Closed hamishtaplin closed 8 years ago

hamishtaplin commented 8 years ago

urlQueueName was being limited to a single folder, just using the uriPath as a key fixes it.

Hywan commented 8 years ago

Correct! Thanks.

Hywan commented 8 years ago

Sorry, actually it is the correct behavior.

Hywan commented 8 years ago

The “bucket” is defined by the first part of the URL. This way we have rough queue classification but it brings correct results. However, your patch implies having one bucket per URL, which is not correct. A bucket is a queue of a subset of URLs to compute. Each bucket run in parallel.

hamishtaplin commented 8 years ago

So I'm not familiar with your implementation of buckets but the upshot is you can't crawl any site where the urls go more than one folder deep. Is that something that can be addressed?

Hywan commented 8 years ago

@hamishtaplin Actually you can. The urlQueueName is just the bucket's name.

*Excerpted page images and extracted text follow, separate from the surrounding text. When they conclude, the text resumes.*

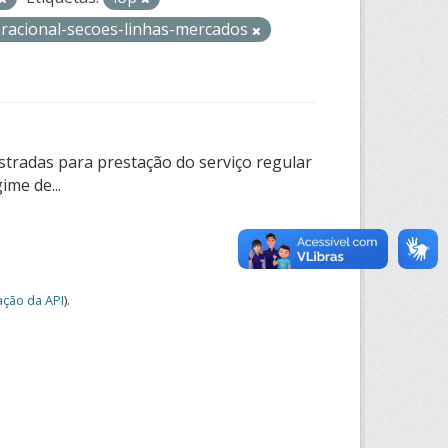
eracional-secoes-linhas-mercados
tradas para prestação do serviço regular
ime de...
ção da API
).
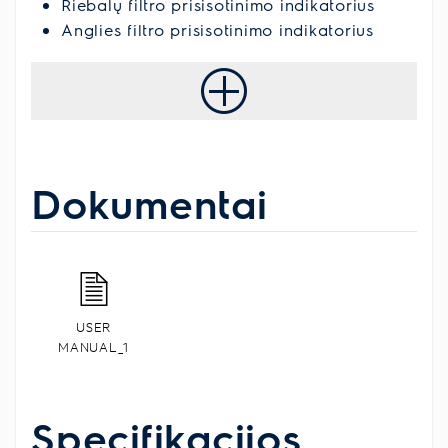
Riebalų filtro prisisotinimo indikatorius
Anglies filtro prisisotinimo indikatorius
Dokumentai
USER
MANUAL_1
Specifikacijos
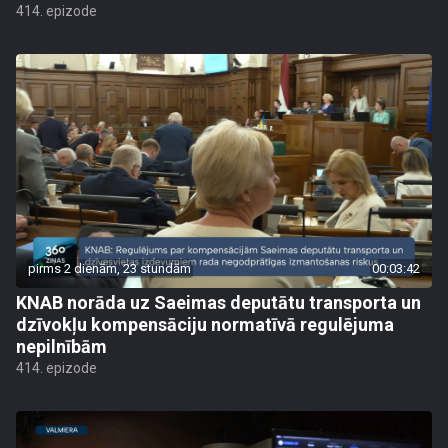
414. epizode
pirms 2 dienām, 23 stundām
00:03:42
KNAB norāda uz Saeimas deputātu transporta un
dzīvokļu kompensāciju normatīvā regulējuma
nepilnībām
414. epizode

hamishtaplin commented 8 years ago

Are you sure? It does not work at all for me as it builds the queue from that piece of string processing. Any subfolders get parsed out of the urlQueueName and therefore aren't queued. For example the following urls crawled:

/folder /folder/subfolder /folder/subfolder2 /folder/subfolder3

Will just results in a urlQueueName of "folder" generated four times, the latter three will be ignored as they have already been queued.

Have you tested this?

Hywan commented 8 years ago

URLs are queued on a specific queue. The queue is determined by the urlQueueName. So if you have /foo/bar and /foo/baz, they will be queued in the queue named foo. They will be computed if the maximum URL limit allows it.

hamishtaplin commented 8 years ago

That makes sense but in practise, only the top level gets queued in my experience. I'll see if I can provide a reduced test case and open an issue if I can reproduce for you.

hamishtaplin commented 8 years ago

Ok I did so and it's working fine. However, in my actual application this is definitely not the case.

I've confirmed that the pages are being crawled but the pages do not get tested, I assumed this was because they weren't being queued, will investigate further.

Hywan commented 8 years ago

@hamishtaplin Maybe you are riching the maximum URL to compute. How many URL do you have to crawl? There is different strategies and I am slowly tending to think we should provide several algorithm instead of one to rule them all.

hamishtaplin commented 8 years ago

Ok I think I've isolated the issue. For some reason it doesn't work if you try to crawl from a subdirectory, I'm convinced there is some issue in the queuing system somewhere but I don't think I can spend any more time trying to debug as I have other things to do.